With America’s native pop-culture system lately displaying all the classic symptoms of creative exhaustion — i.e., rampant irony, crap nostalgia (Behind the Music), pee-pee infantilism (Tom Green, Jackass) and big-budget remakes (Planet of the Apes, George Bush II) — perhaps it was inevitable that cultural imports like The Weakest Link, Lars von Trier, Harry Potter, Dragonball Z, Sigur Ros and that Australian weisenheimer who rassles with reptiles on Discovery would have no problem waltzing in and grabbing the American public‘s collective attention.

Next up — hopefully — for this occasionally xenophiliac nation is Puffy AmiYumi, a Japanese female duo who have sold 14 million records during the last five years. In Asia, they are a genuine cultural phenomenon — the kind that involves consumer products and TV variety shows and fashion spreads as well as mega-selling albums and radio hits. Fine and good and boring. What sets Puffy apart from your average J-pop or U.S. teen group circa 2001 is that they’re also loaded with really good songs, lovingly rendered by a stable of songwriter-musicians (including ex-Jellyfisherman and AmiYumi-appointed “Puffy Godfather” Andy Sturmer) in the bubbly style of their favorite vintage Western pop: Puffy are a contemporary female version of the Monkees with the popularity of ‘N Sync and the homagetheft approach of ’90s pop-recombinant cult heroes the Pooh Sticks.

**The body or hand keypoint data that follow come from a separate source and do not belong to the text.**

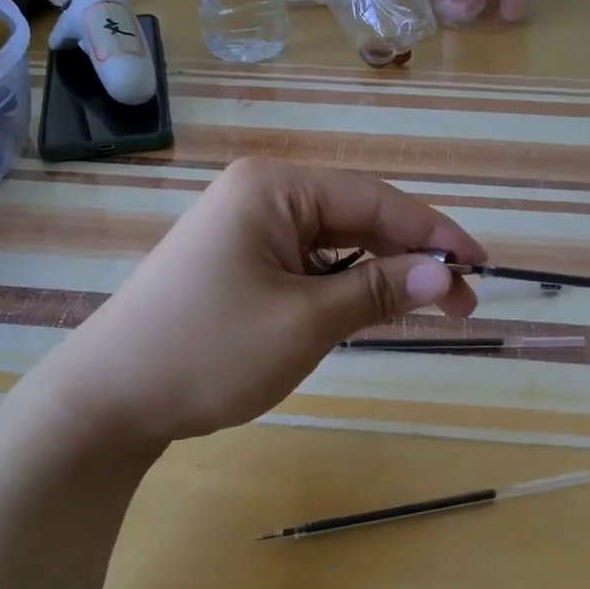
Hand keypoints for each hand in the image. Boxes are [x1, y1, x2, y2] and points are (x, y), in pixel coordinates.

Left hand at [38, 158, 484, 447]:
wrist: (108, 400)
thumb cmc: (208, 352)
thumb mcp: (305, 322)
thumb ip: (377, 291)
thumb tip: (444, 274)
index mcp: (274, 188)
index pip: (374, 200)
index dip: (433, 232)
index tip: (481, 265)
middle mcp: (262, 195)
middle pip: (356, 218)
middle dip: (409, 257)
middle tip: (462, 298)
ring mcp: (247, 229)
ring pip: (335, 244)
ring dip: (380, 274)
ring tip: (429, 306)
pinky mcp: (240, 262)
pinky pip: (308, 265)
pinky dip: (343, 286)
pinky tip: (374, 308)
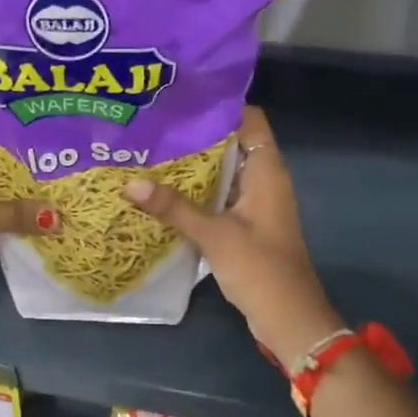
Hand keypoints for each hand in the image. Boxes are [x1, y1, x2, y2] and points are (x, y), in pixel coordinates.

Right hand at [121, 106, 340, 360]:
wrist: (289, 318)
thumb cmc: (259, 268)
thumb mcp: (214, 235)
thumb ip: (173, 207)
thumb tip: (129, 183)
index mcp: (268, 170)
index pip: (250, 119)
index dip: (219, 105)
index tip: (180, 99)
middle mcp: (265, 179)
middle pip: (233, 143)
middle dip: (198, 134)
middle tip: (155, 125)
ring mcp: (257, 203)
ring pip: (225, 171)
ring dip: (196, 165)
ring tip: (153, 150)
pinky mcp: (248, 224)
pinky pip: (222, 195)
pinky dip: (199, 191)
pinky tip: (166, 191)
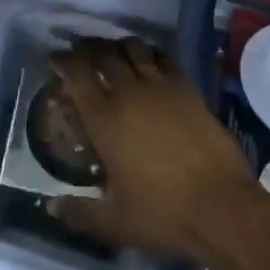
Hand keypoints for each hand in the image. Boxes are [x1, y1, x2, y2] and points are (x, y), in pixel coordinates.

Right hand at [47, 37, 258, 262]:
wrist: (221, 207)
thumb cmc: (163, 214)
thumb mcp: (115, 222)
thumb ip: (79, 212)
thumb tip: (49, 207)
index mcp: (104, 120)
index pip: (77, 75)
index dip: (64, 60)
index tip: (56, 57)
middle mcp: (128, 93)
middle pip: (104, 54)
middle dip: (89, 48)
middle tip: (83, 52)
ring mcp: (160, 87)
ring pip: (134, 49)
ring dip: (120, 46)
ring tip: (116, 52)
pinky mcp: (187, 89)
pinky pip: (165, 59)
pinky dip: (152, 54)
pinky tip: (151, 61)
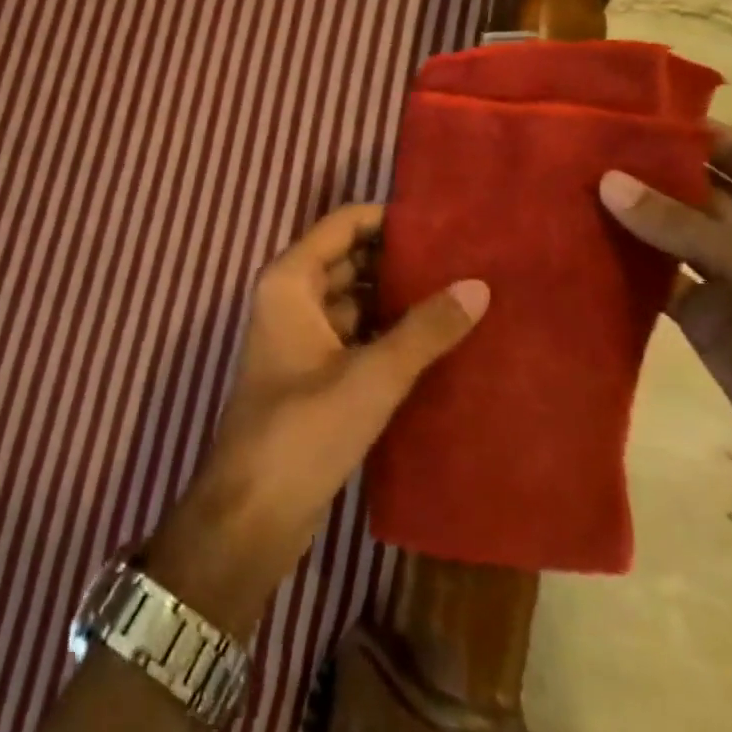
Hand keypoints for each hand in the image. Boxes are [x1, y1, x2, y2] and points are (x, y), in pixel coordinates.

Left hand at [146, 205, 488, 634]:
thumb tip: (478, 285)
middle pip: (349, 259)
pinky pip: (355, 335)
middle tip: (464, 258)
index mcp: (290, 281)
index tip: (443, 222)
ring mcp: (301, 337)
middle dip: (399, 259)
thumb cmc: (303, 430)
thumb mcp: (371, 376)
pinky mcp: (314, 374)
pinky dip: (388, 333)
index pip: (342, 225)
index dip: (388, 219)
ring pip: (354, 300)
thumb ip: (425, 330)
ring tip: (461, 293)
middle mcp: (291, 298)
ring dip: (397, 298)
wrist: (253, 512)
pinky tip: (436, 340)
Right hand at [599, 124, 731, 537]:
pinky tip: (576, 242)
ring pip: (671, 232)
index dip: (683, 131)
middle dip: (643, 172)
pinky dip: (624, 264)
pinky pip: (658, 278)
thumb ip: (684, 225)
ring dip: (628, 216)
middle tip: (573, 150)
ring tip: (561, 187)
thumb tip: (605, 180)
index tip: (616, 113)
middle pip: (696, 188)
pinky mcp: (708, 317)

Spike, the duo‘s sixth album and first to be distributed in the U.S., is a typical Puffy affair. While there’s no borrowing here as blatant as the opening Who sample on their 1998 Jet album, Spike‘s songs still come off like uncanny sideways covers of forgotten Top 40 hits, sung in Japanese (except for the Sturmer-penned English-language bonus track, “Love So Pure”) and given titles like “Cosmic Wonder,” “Destruction Pancake” and “This Is the Song of Sweet Sweet Season When Cherry Garcia Blossoms Bloom.” The band globe-hops and time-bops from T. Rex boogie to dreamy lounge-disco to bashed-out punk to ’60s sunrock; Misses Ami and Yumi are girl-group harmonizers, detached disco divas, leathered-up biker rockers; their support crew studiously re-creates not just the chord structures of past pop masters but the textures as well: vocodered voices, Phil Spector timpani rolls, Henry Mancini horn riffs, Beach Boys bass, Steve Jones guitars, etc. It‘s some pretty fantastic plastic — a 15-course, three-chord pilfered-pop banquet that must have Joey Ramone grinning in his grave.